ÖSTERREICH: Was hat Fabian sich gewünscht?
W.: Fabian war sehr musikalisch. Im Herbst wollte er mit dem Trompetenspielen beginnen. Das konnte er bisher noch nicht, weil er dafür alle Zähne haben musste, er allerdings noch Zahnlücken hatte. Und sein größter Wunsch war es, später einmal Pferdepfleger zu werden. Er mochte Pferde sehr.

ÖSTERREICH: Hatte er ein Lieblingsspiel?
W.: Das war das Nintendo DS. Aber er hat auch gerne gelesen, am liebsten Bücher über Römer und Ägypter.

ÖSTERREICH: Es wird viel über Fabians Tod berichtet. Wie geht es Ihnen damit?
W.: Ich habe noch nie erlebt, dass der Tod eines Kindes die Menschen derart berührt, dass an einem Unfall so viel Interesse besteht. Ich glaube, dass viele spüren, was für ein besonderer Mensch er war. Wir werden von so vielen Menschen unterstützt – dafür sind wir sehr dankbar.

ÖSTERREICH: Was gibt Ihnen die Kraft?
W.: Der Glaube. Wir sind sehr religiös und jede Woche mit der Familie in der Messe in der Pfarre Nussdorf. Fabian war dort auch seit drei Jahren Messdiener. Ohne meinen Glauben wüsste ich nicht, wie ich das alles überhaupt durchstehen könnte. Derzeit nehme ich noch keine psychologische Hilfe in Anspruch, vielleicht wird das später einmal nötig sein – derzeit aber noch nicht.

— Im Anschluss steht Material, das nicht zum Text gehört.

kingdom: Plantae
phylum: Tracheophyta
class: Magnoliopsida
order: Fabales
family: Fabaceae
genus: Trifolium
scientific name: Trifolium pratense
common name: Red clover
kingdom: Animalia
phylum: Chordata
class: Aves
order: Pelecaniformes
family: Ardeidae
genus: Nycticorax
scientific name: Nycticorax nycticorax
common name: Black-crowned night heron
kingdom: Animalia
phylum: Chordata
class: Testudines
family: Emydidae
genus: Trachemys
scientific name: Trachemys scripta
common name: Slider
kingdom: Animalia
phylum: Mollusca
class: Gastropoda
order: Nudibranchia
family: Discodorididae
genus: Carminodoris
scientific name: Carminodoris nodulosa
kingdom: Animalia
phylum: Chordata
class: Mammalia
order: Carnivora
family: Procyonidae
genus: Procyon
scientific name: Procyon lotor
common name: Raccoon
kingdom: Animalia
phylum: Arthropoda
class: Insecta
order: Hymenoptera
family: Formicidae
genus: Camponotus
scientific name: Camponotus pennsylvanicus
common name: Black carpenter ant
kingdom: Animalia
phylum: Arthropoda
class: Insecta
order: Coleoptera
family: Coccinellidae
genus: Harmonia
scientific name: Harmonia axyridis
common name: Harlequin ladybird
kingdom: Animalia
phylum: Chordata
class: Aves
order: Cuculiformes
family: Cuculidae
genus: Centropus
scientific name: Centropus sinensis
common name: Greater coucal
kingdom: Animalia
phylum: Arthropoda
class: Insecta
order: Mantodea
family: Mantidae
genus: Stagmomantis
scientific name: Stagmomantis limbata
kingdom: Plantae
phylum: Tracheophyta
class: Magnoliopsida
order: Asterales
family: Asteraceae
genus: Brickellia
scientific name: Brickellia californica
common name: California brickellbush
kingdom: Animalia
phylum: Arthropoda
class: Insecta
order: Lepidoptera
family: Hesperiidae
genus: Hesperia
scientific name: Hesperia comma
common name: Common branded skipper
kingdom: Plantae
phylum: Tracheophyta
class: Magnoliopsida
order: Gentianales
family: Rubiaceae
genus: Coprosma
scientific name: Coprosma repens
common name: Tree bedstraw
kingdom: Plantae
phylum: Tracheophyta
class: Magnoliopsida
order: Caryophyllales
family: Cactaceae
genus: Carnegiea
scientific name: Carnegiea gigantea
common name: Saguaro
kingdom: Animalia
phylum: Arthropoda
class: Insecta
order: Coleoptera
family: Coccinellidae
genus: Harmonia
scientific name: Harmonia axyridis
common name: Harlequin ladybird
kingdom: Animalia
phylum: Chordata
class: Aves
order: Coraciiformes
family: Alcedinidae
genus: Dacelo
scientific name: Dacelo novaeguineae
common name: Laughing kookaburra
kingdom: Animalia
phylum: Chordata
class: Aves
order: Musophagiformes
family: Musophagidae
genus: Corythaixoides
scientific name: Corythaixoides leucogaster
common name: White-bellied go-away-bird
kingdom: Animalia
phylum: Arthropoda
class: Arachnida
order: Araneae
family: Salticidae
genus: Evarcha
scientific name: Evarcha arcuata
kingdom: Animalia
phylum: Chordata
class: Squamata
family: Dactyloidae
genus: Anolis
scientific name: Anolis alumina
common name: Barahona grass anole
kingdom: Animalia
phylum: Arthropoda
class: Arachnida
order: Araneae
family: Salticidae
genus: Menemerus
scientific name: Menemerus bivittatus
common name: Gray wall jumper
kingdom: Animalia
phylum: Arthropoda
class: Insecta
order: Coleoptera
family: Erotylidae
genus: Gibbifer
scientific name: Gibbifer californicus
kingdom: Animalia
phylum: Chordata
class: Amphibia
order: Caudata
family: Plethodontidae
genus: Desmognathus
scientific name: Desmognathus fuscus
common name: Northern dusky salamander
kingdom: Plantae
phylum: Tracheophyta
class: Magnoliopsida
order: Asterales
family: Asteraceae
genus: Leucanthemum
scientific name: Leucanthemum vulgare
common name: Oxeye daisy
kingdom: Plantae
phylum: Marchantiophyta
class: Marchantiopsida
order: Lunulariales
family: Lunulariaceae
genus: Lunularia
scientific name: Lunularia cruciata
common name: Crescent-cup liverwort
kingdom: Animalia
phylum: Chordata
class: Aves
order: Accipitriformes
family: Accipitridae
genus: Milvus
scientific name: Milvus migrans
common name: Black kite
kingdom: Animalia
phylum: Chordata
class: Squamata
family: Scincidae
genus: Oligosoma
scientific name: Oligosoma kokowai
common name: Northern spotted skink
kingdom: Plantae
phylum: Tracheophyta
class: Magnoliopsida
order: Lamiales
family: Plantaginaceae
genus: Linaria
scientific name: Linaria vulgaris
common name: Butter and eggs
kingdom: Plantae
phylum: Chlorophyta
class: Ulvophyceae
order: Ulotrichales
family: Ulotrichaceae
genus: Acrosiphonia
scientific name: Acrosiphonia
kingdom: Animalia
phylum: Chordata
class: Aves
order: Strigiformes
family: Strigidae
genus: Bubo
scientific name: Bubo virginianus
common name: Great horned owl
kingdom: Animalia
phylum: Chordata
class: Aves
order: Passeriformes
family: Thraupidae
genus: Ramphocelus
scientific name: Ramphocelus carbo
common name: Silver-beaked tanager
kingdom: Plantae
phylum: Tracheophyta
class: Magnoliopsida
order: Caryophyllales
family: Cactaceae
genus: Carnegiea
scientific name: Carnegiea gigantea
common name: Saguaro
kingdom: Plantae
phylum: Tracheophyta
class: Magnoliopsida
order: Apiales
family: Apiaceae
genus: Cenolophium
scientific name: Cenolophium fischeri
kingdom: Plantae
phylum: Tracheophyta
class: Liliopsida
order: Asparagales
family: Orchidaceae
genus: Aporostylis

ÖSTERREICH: Glauben Sie an ein Leben nach dem Tod?
W.: Ja, ich bin sicher, dass Fabian dort, wo er jetzt ist, ein Übermaß an Liebe und Frieden erfährt, dass ich mir keine Sorgen um ihn machen, nicht mehr auf ihn aufpassen muss.

ÖSTERREICH: Wenn Sie die Zeit zurückdrehen könnten, würden Sie etwas anders machen?
W.: Natürlich fragt man sich, ob man vielleicht zu viel geschimpft hat. Aber auch meine Freunde und Verwandten sagen, dass Fabian ein so fröhliches Kind war. Das gibt mir Kraft. Die Gewissheit, dass er das glücklichste und schönste Leben hatte, das wir ihm ermöglichen konnten.